-- Prompt 1 --
Please translate this sentence from the Cut and Run review into Spanish: "Written by Cesare Frugoni and Dardano Sacchetti."
-- Prompt 2 --
Answer from the Cut and Run review:
(a) In what year was the film released in the US?
(b) Who directed it?
(c) What is its running time?
-- Prompt 3 --
Write the next part of the Cut and Run review, picking up after its final sentence.

Retro Review: CUT AND RUN (1985)


CUT AND RUN
(Italy - 1985; US release 1986)

Directed by Ruggero Deodato. Written by Cesare Frugoni and Dardano Sacchetti. Cast: Lisa Blount, Leonard Mann, Willie Aames, Richard Lynch, Richard Bright, Michael Berryman, Karen Black, John Steiner, Valentina Forte, Eriq La Salle, Gabriele Tinti, Barbara Magnolfi, Luca Barbareschi, Penny Brown, Carlos De Carvalho, Edward Farrelly, Ottaviano Dell'Acqua. (Unrated, 91 mins)

-- Data provided --
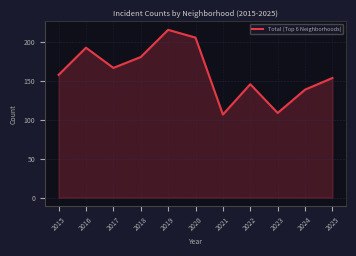

At which category does the data reach its first local peak?

2016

-- Answer section 1 --
Escrito por Cesare Frugoni y Dardano Sacchetti.

-- Answer section 2 --
(a) 1986
(b) Ruggero Deodato
(c) 91 minutes

-- Answer section 3 --
Often erroneously lumped in with his controversial cannibal films, CUT AND RUN is a fairly straightforward and infrequently tacky '80s Italian jungle actioner from the infamous Ruggero Deodato. Unlike his JUNGLE HOLOCAUST (1977) and the legendary CANNIBAL HOLOCAUST (1980), CUT AND RUN has absolutely no cannibal gut-munching, so it's surprising that so many people consider it the final chapter of a non-existent Deodato "cannibal trilogy" or some such nonsense. Sure, it takes place in the Amazon and has some savage tribes who engage in shooting poisoned blowdarts, decapitations, and rape, but even it in its uncensored, hard-edged European form that features one poor bastard being split in half up the middle--softer kill scenes and alternate takes were used for the export version handled by New World, which hit US theaters in May 1986--there's nothing here that equals the disturbing savagery seen in any Italian cannibal outing. No flesh-eating. No on-camera animal deaths. It's not a cannibal movie. It's a distant cousin at best.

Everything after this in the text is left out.